Update README with balanced training results (Accuracy 88.76%)

a39acd0 29 days ago

2.23 kB

library_name: transformers
license: mit
base_model: xlm-roberta-base
tags:
  - generated_from_trainer
  - emotion-classification
  - midwest-emo
  - multilingual
metrics:
  - accuracy
datasets:
  - anggars/mbti-emotion
model-index:
  - name: xlm-emotion
    results:
      - task:
          name: Text Classification
          type: text-classification
        dataset:
          name: anggars/mbti-emotion
          type: anggars/mbti-emotion
        metrics:
          - name: Accuracy
            type: accuracy
            value: 0.8876

xlm-emotion

This model is a fine-tuned version of xlm-roberta-base for Emotion Classification (28 labels). It is specifically trained to recognize emotional nuances in Midwest Emo and Math Rock lyrical styles.

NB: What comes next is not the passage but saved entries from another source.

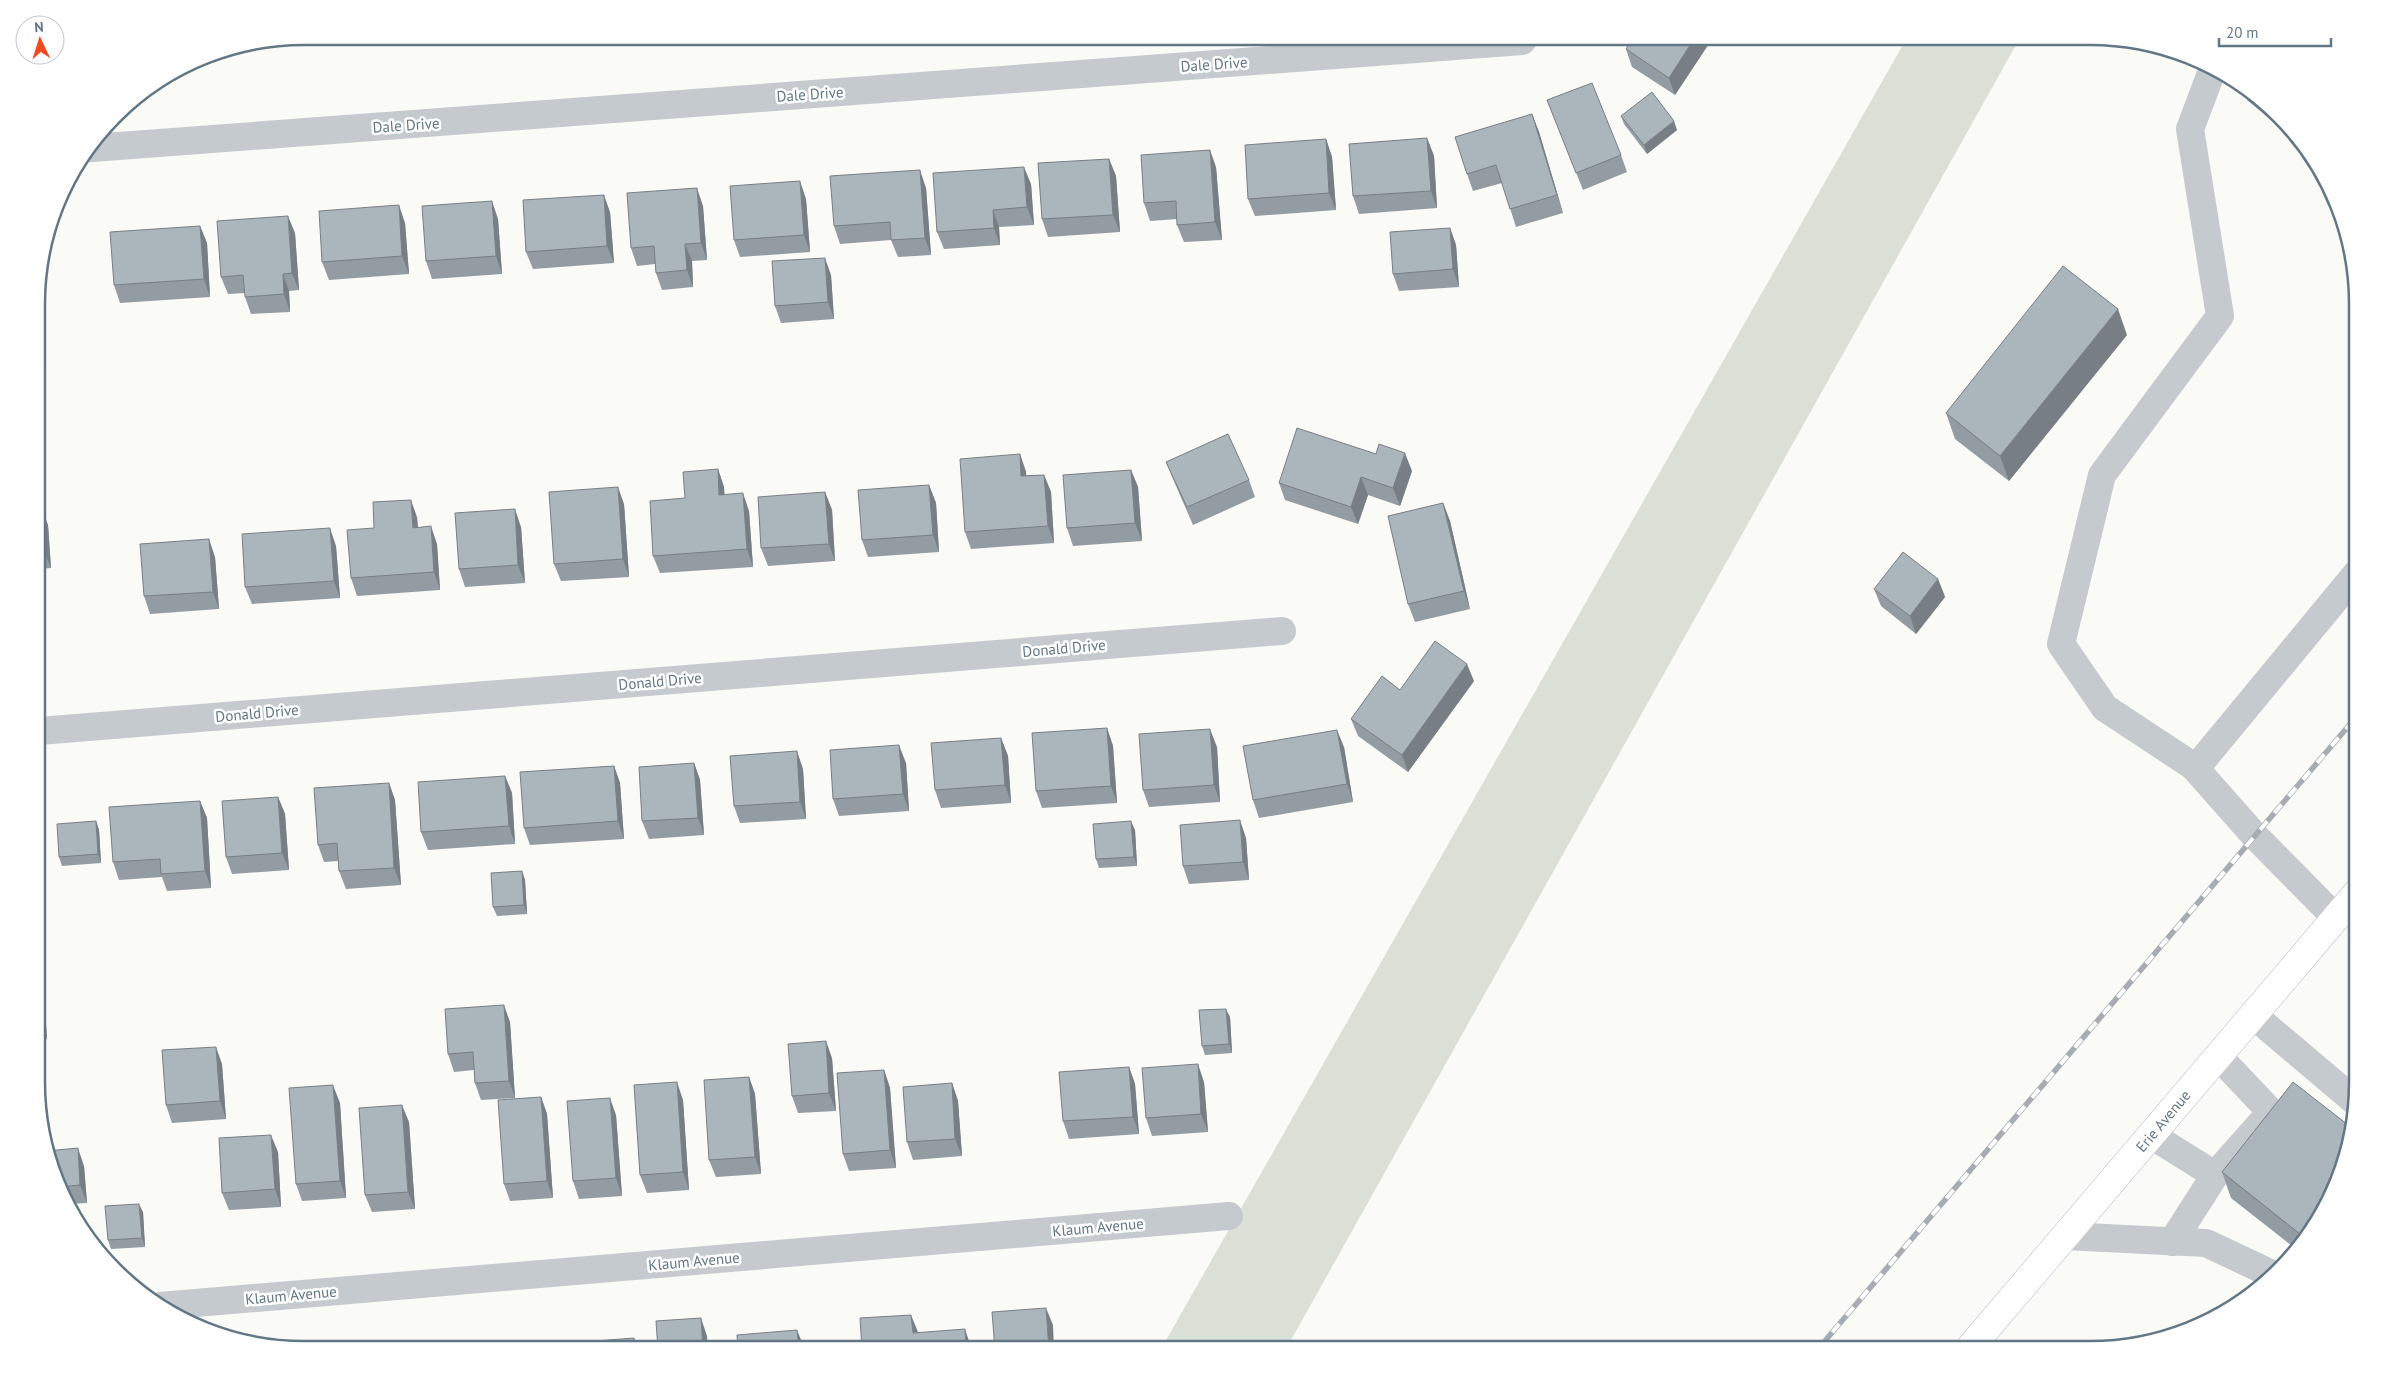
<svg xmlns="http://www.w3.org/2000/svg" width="2394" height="1386" font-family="'PT Sans',sans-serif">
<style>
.green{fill:#dae0d6}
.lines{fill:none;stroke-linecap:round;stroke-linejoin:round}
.major-casing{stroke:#b7bdc1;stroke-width:29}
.minor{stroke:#c4cacd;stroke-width:28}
.major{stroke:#fff;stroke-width:28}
.rail-casing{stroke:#a5adb3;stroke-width:5.5}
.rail{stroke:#fff;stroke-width:4;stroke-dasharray:11;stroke-linecap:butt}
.wall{fill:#939ca2}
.shaded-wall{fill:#787f84}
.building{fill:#abb5bc;stroke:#787f84}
.labels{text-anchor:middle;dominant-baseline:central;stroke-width:5;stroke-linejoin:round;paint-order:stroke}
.street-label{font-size:15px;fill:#627785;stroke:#fff}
.rim{fill:none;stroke:#627785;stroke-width:2.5}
</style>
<rect width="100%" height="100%" fill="#fafaf7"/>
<path class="green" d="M1908 36H2021L1286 1349H1161Z"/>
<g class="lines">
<defs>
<path id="major" d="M1969 1349 2357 893"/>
</defs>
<use href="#major" class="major-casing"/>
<g class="minor">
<path d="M2213 68 2190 129 2220 316 2102 475 2061 644 2105 708 2196 768 2357 573"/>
<path d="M92 148 1522 41 1526 36"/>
<path d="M39 731 1282 631"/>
<path d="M2194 767 2255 836 2336 918"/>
<path d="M2253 1015 2357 1103"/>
<path d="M2151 1135 2215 1175 2271 1112 2218 1056"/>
<path d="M2065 1236 2206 1243 2274 1275"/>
<path d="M2172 1242 2215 1175"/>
<path d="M160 1306 1229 1216"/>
</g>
<use href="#major" class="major"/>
<defs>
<path id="rail" d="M1818 1349 2357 716"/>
</defs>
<use href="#rail" class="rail-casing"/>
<use href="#rail" class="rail"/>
</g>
<g class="wall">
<path d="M304 36H360V38L288 43 287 40Z"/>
<path d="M387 36H441L389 40Z"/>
<path d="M1714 36 1675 95 1632 67 1626 49Z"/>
<path d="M2242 86 2279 115 2306 149 2247 100Z"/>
<path d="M1547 100 1621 155 1627 172 1583 190Z"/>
<path d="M1532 114 1539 132 1563 213 1516 227 1502 183 1473 191 1467 174Z"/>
<path d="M1621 116 1677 130 1647 154 1624 124Z"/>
<path d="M1427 138 1434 156 1437 208 1359 214 1353 196Z"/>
<path d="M1326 139 1332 157 1336 210 1255 216 1248 199Z"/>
<path d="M1109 159 1116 176 1120 232 1048 237 1042 219Z"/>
<path d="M1216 167 1222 240 1184 242 1177 225V219L1150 221 1144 203Z"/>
<path d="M1031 184 1034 225 999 227 1000 245 944 249 937 232Z"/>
<path d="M926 188 931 255 898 257 891 240 840 244 834 226Z"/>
<path d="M806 199 810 252 740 257 734 240Z"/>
<path d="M703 206 707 260 692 261 693 287 662 290 656 273 655 264 637 266 631 248Z"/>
<path d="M610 212 614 263 533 269 526 252Z"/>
<path d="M498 219 502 274 432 279 426 261Z"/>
<path d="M405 223 409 274 329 280 322 262Z"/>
<path d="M200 226 207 243 210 297 120 303 114 285Z"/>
<path d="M1450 228 1456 245 1459 287 1399 291 1393 274Z"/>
<path d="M295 233 299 290 289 291 290 312 251 314 245 297V293L228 294 221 277Z"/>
<path d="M831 275 834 319 781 323 775 306Z"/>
<path d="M2127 335 2009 481 1955 439 1946 413Z"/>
<path d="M1020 454 1026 472V476L1044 475 1051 492 1054 543 971 549 965 532Z"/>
<path d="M1166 462 1249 480 1255 497 1193 525 1173 479Z"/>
<path d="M718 469 724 487V494L749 511 753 567 660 573 653 556 685 498Z"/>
<path d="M1131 470 1138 487 1142 541 1073 546 1067 528Z"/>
<path d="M1412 471 1400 506 1368 495 1358 524 1285 500 1279 483Z"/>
<path d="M929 485 936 503 939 552 868 557 862 540Z"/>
<path d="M825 492 832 510 835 561 768 566 761 548Z"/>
<path d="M1443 503 1450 521 1470 609 1415 622 1408 604Z"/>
<path d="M624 504 629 577 561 581 554 564Z"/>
<path d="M39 508 48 525 51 568 39 569Z"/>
<path d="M417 517 418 527 437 544 440 590 357 596 351 578 374 528Z"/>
<path d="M521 527 525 583 465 587 459 569Z"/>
<path d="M336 546 340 598 252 604 245 587Z"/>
<path d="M215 557 219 609 150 614 144 596Z"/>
<path d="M1938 579 1945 597 1916 634 1881 606 1874 589Z"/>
<path d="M1474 681 1408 772 1358 736 1351 719 1400 690Z"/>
<path d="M1107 728 1113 746 1117 803 1042 808 1036 791Z"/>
<path d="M1001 738 1008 756 1011 803 941 808 935 790Z"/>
<path d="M1217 747 1220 802 1149 807 1143 790Z"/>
<path d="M1344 747 1353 802 1259 818 1253 800Z"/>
<path d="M694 763 700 780 704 835 649 839 642 821Z"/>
<path d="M906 763 909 811 839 816 833 799Z"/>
<path d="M614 766 620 783 624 839 530 845 524 828Z"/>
<path d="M803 769 806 819 740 823 734 806Z"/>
<path d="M505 776 512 793 515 844 428 850 421 832Z"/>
<path d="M389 783 395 800 401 885 346 889 339 871 338 861 324 862 318 845Z"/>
<path d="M278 797 285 814 289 870 232 874 226 857Z"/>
<path d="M200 801 207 818 211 888 167 891 162 877 119 880 113 862Z"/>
<path d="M96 821 99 830 101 863 62 866 59 857Z"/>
<path d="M1135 830 1137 866 1099 868 1096 859Z"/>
<path d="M1246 838 1249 880 1189 884 1183 866Z"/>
<path d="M522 871 525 880 527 914 497 916 493 907Z"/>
<path d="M39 958 42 968 47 1039 39 1040Z"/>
<path d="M1230 1017 1232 1053 1205 1055 1202 1046Z"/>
<path d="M510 1022 515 1098 481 1100 475 1083 474 1070 454 1072 448 1054Z"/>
<path d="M832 1058 836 1111 798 1113 792 1096Z"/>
<path d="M222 1064 226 1119 172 1123 166 1105Z"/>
<path d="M1129 1067 1135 1084 1139 1134 1069 1139 1063 1121Z"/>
<path d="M884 1070 890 1088 896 1168 849 1171 843 1154Z"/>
<path d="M749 1077 755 1094 761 1174 716 1177 709 1160Z"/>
<path d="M1204 1082 1208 1132 1152 1136 1146 1118Z"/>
<path d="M952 1083 958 1101 962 1156 913 1160 907 1142Z"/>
<path d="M541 1097 547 1114 553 1198 510 1201 504 1184Z"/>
<path d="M683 1100 689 1190 647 1193 640 1175Z"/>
<path d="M340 1103 346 1198 302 1201 296 1184Z"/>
<path d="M616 1115 622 1196 579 1199 573 1181Z"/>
<path d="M409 1122 415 1209 372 1212 365 1195Z"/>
<path d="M278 1152 281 1207 229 1210 222 1193Z"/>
<path d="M84 1166 87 1203 68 1204 51 1168Z"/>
<path d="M2222 1172 2322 1216 2296 1249 2231 1198Z"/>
<path d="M143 1212 145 1247 111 1249 108 1240Z"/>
</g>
<g class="shaded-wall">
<path d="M1696 36H1714L1675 95 1669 78Z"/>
<path d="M1532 114 1539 132 1563 213 1557 195Z"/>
<path d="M1674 121 1677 130 1647 154 1644 145Z"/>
<path d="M1427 138 1434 156 1437 208 1431 191Z"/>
<path d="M1326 139 1332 157 1336 210 1329 193Z"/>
<path d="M1210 150 1216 167 1222 240 1215 222Z"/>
<path d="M1109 159 1116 176 1120 232 1113 215Z"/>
<path d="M1024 167 1031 184 1034 225 1027 207Z"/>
<path d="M920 170 926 188 931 255 925 238Z"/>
<path d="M800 181 806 199 810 252 804 235Z"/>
<path d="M697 188 703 206 707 260 701 243Z"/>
<path d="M604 195 610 212 614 263 607 246Z"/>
<path d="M492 201 498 219 502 274 496 256Z"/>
<path d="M399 205 405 223 409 274 402 256Z"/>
<path d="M993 210 999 227 1000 245 994 228Z"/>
<path d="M288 216 295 233 299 290 292 273Z"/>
<path d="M200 226 207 243 210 297 204 279Z"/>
<path d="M1450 228 1456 245 1459 287 1453 269Z"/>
<path d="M685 244 692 261 693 287 687 270Z"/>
<path d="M825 258 831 275 834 319 828 302Z"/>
<path d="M283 274 289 291 290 312 284 294Z"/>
<path d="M2118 309 2127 335 2009 481 2000 456Z"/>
<path d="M1405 453 1412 471 1400 506 1393 488Z"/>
<path d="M1020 454 1026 472 1028 494 1021 476Z"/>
<path d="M718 469 724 487 726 512 719 495Z"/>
<path d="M1131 470 1138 487 1142 541 1135 523Z"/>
<path d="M1044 475 1051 492 1054 543 1048 526Z"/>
<path d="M1361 477 1368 495 1358 524 1351 507Z"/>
<path d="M929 485 936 503 939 552 933 535Z"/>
<path d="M618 487 624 504 629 577 623 559Z"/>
<path d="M825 492 832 510 835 561 829 544Z"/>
<path d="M743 493 749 511 753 567 747 549Z"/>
<path d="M411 500 417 517 419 545 413 528Z"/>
<path d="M1443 503 1450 521 1470 609 1464 591Z"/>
<path d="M41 508 48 525 51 568 44 551Z"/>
<path d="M515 509 521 527 525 583 518 565Z"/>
<path d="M431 526 437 544 440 590 434 572Z"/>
<path d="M330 528 336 546 340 598 334 581Z"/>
<path d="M209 539 215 557 219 609 213 592Z"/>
<path d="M1938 579 1945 597 1916 634 1910 616Z"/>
<path d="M1467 664 1474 681 1408 772 1402 755Z"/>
<path d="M1107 728 1113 746 1117 803 1111 786Z"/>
<path d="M1210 729 1217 747 1220 802 1214 785Z"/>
<path d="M1337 730 1344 747 1353 802 1347 784Z"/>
<path d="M1001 738 1008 756 1011 803 1005 785Z"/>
<path d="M899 745 906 763 909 811 903 794Z"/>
<path d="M797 751 803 769 806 819 800 802Z"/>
<path d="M694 763 700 780 704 835 698 818Z"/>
<path d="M614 766 620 783 624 839 618 821Z"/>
<path d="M505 776 512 793 515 844 509 826Z"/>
<path d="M389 783 395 800 401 885 394 868Z"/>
<path d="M278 797 285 814 289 870 282 853Z"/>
<path d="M200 801 207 818 211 888 205 871Z"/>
<path d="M1240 820 1246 838 1249 880 1243 862Z"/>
<path d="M96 821 99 830 101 863 98 854Z"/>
<path d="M1131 821 1135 830 1137 866 1134 857Z"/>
<path d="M522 871 525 880 527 914 524 905Z"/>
<path d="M39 958 42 968 47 1039 41 1022 39 992Z"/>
<path d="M504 1005 510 1022 515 1098 509 1081Z"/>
<path d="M1226 1009 1230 1017 1232 1053 1229 1044Z"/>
<path d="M826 1041 832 1058 836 1111 829 1093Z"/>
<path d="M216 1047 222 1064 226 1119 220 1101Z"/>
<path d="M1198 1064 1204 1082 1208 1132 1201 1114Z"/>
<path d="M1129 1067 1135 1084 1139 1134 1133 1117Z"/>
<path d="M884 1070 890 1088 896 1168 890 1150Z"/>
<path d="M749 1077 755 1094 761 1174 755 1157Z"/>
<path d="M677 1082 683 1100 689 1190 683 1172Z"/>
<path d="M952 1083 958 1101 962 1156 955 1139Z"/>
<path d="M333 1085 340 1103 346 1198 340 1181Z"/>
<path d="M541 1097 547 1114 553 1198 547 1181Z"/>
<path d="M610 1098 616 1115 622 1196 616 1178Z"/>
<path d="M402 1105 409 1122 415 1209 408 1192Z"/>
<path d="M271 1135 278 1152 281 1207 275 1189Z"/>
<path d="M78 1148 84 1166 87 1203 80 1185Z"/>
<path d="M139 1204 143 1212 145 1247 142 1238Z"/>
<path d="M1046 1308 1053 1325 1054 1350H1049Z"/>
<path d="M911 1315 918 1332 913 1333Z"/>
<path d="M701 1318 707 1336 708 1350H703Z"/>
<path d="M965 1329 972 1350H966Z"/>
<path d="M797 1330 804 1347V1350H799Z"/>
<path d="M634 1338 638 1350H635Z"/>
</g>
<g class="building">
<path d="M1634 36H1696L1669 78 1626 49Z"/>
<path d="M1592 83 1621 155 1576 173 1547 100Z"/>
<path d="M1652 92 1674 121 1644 145 1621 116Z"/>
<path d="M1532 114 1557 195 1510 209 1496 165 1467 174 1455 137Z"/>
<path d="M1427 138 1431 191 1353 196 1349 144Z"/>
<path d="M1326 139 1329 193 1248 199 1245 145Z"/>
<path d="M1210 150 1215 222 1177 225 1176 201 1144 203 1141 155Z"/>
<path d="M1109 159 1113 215 1042 219 1038 163Z"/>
<path d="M1024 167 1027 207 993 210 994 228 937 232 933 173Z"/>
<path d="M920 170 925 238 891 240 890 222 834 226 830 176Z"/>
<path d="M800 181 804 235 734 240 730 186Z"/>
<path d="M697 188 701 243 685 244 687 270 656 273 654 246 631 248 627 193Z"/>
<path d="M604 195 607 246 526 252 523 200Z"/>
<path d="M492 201 496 256 426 261 422 206Z"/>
<path d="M399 205 402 256 322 262 319 211Z"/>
<path d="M288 216 292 273 283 274 284 294 245 297 243 275 221 277 217 221Z"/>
<path d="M200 226 204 279 114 285 110 232Z"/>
<path d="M1450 228 1453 269 1393 274 1390 232Z"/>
<path d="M825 258 828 302 775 306 772 261Z"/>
<path d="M2063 266 2118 309 2000 456 1946 413Z"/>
<path d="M1297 428 1376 454 1379 444 1405 453 1393 488 1361 477 1351 507 1279 483Z"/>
<path d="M1228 434 1249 480 1187 507 1166 462Z"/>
<path d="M1020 454 1021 476 1044 475 1048 526 965 532 960 459Z"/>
<path d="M718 469 719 495 743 493 747 549 653 556 650 501 685 498 683 472Z"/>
<path d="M1131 470 1135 523 1067 528 1063 475Z"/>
<path d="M929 485 933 535 862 540 858 490Z"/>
<path d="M618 487 623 559 554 564 549 492Z"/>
<path d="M825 492 829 544 761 548 758 497Z"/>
<path d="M411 500 413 528 431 526 434 572 351 578 347 530 374 528 373 502Z"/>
<path d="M1443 503 1464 591 1408 604 1388 516Z"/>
<path d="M39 508H41L44 551H39Z"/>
<path d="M515 509 518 565 459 569 455 513Z"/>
<path d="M330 528 334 581 245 587 242 534Z"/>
<path d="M209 539 213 592 144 596 140 544Z"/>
<path d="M1903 552 1938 579 1910 616 1874 589Z"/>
<path d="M1435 641 1467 664 1402 755 1351 719 1382 676 1400 690Z"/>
<path d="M1107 728 1111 786 1036 791 1032 733Z"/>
<path d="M1210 729 1214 785 1143 790 1139 734Z"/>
<path d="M1337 730 1347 784 1253 800 1243 746Z"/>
<path d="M1001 738 1005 785 935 790 931 743Z"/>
<path d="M899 745 903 794 833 799 830 750Z"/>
<path d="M797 751 800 802 734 806 730 756Z"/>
<path d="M694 763 698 818 642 821 639 767Z"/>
<path d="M614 766 618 821 524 828 520 772Z"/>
<path d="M505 776 509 826 421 832 418 782Z"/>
<path d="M389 783 394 868 339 871 337 843 318 845 314 788Z"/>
<path d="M278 797 282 853 226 857 222 801Z"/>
<path d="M200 801 205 871 161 874 160 859 113 862 109 807Z"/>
<path d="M1240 820 1243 862 1183 866 1180 825Z"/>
<path d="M96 821 98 854 59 857 57 824Z"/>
<path d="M1131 821 1134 857 1096 859 1093 824Z"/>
<path d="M522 871 524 905 493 907 491 873Z"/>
<path d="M39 992 41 1022H39Z"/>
<path d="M504 1005 509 1081 475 1083 473 1052 448 1054 445 1009Z"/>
<path d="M1226 1009 1229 1044 1202 1046 1199 1010Z"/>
<path d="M826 1041 829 1093 792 1096 788 1044Z"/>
<path d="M216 1047 220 1101 166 1105 162 1050Z"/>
<path d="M1198 1064 1201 1114 1146 1118 1142 1068Z"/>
<path d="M1129 1067 1133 1117 1063 1121 1059 1072Z"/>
<path d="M884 1070 890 1150 843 1154 837 1073Z"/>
<path d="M749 1077 755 1157 709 1160 704 1080Z"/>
<path d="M677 1082 683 1172 640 1175 634 1085Z"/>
<path d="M2293 1082 2352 1128 2349 1151 2322 1216 2305 1238 2222 1172Z"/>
<path d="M952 1083 955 1139 907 1142 903 1087Z"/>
<path d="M333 1085 340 1181 296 1184 289 1088Z"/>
<path d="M541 1097 547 1181 504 1184 498 1100Z"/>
<path d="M610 1098 616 1178 573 1181 567 1101Z"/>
<path d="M402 1105 408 1192 365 1195 359 1108Z"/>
<path d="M271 1135 275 1189 222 1193 219 1138Z"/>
<path d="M78 1148 80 1185 60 1187 51 1168 46 1151Z"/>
<path d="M139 1204 142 1238 108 1240 105 1206Z"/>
<path d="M1046 1308 1049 1350H995L992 1312Z"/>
<path d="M911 1315 913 1333 965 1329 966 1350H862L860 1318Z"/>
<path d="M701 1318 703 1350H658L656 1321Z"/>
<path d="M797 1330 799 1350H738L737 1335Z"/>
<path d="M634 1338 635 1350H583V1342Z"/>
</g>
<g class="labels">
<g class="street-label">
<text transform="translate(1214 64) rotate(-4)">Dale Drive</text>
<text transform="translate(810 94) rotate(-4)">Dale Drive</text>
<text transform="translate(406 125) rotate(-4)">Dale Drive</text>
<text transform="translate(1064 648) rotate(-5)">Donald Drive</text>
<text transform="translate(660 681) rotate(-5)">Donald Drive</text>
<text transform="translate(257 713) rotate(-5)">Donald Drive</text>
<text transform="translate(2163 1121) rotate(-50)">Erie Avenue</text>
<text transform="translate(1098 1227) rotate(-5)">Klaum Avenue</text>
<text transform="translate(694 1261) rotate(-5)">Klaum Avenue</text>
<text transform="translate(291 1295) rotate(-5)">Klaum Avenue</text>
</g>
</g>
<path d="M0 0H2394V1386H0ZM304 45H2090A259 259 0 0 1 2349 304V1082A259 259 0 0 1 2090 1341H304A259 259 0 0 1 45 1082V304A259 259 0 0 1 304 45Z" fill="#fff" fill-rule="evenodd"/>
<path class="rim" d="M304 45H2090A259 259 0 0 1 2349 304V1082A259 259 0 0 1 2090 1341H304A259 259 0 0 1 45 1082V304A259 259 0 0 1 304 45Z"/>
<g transform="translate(40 40) rotate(356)"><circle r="24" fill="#ffffff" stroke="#c0c9ce"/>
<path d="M0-4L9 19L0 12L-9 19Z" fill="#f14920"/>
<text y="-8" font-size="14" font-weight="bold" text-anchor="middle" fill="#627785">N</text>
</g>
<path d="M2219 38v8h112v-8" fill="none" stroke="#627785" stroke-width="2.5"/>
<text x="2226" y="38" font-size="15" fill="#627785" stroke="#ffffff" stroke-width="4" paint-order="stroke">20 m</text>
</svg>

To ensure high reliability and prevent the model from being biased toward majority classes (like Grief), the training was conducted on a balanced version of the anggars/mbti-emotion dataset using undersampling techniques.

Model description

Model Type: XLM-RoBERTa Base
Labels: 28 Emotion Categories
Dataset: Balanced anggars/mbti-emotion (max 500 samples per class combo)
Language: English & Indonesian

Training results

The following results were achieved on the evaluation set during the 3-epoch training process:

Training Loss	Epoch	Step	Validation Loss	Accuracy
0.5297	1.0	5618	0.4876	0.8480
0.3340	2.0	11236	0.4059	0.8732
0.2116	3.0	16854	0.3954	0.8876

Intended uses & limitations

This model is designed for sentiment and emotion analysis in creative writing, specifically lyrics. Limitations: Since it's trained on a specific subgenre context, it may perform differently on general conversational text or technical documents.

Training procedure

Training hyperparameters

learning_rate: 2e-05
train_batch_size: 16
eval_batch_size: 16
seed: 42
optimizer: AdamW with betas=(0.9,0.999) and epsilon=1e-08
num_epochs: 3

Framework versions

Transformers 4.44.2
Pytorch 2.5.1+cu124
Datasets 3.1.0
Tokenizers 0.20.3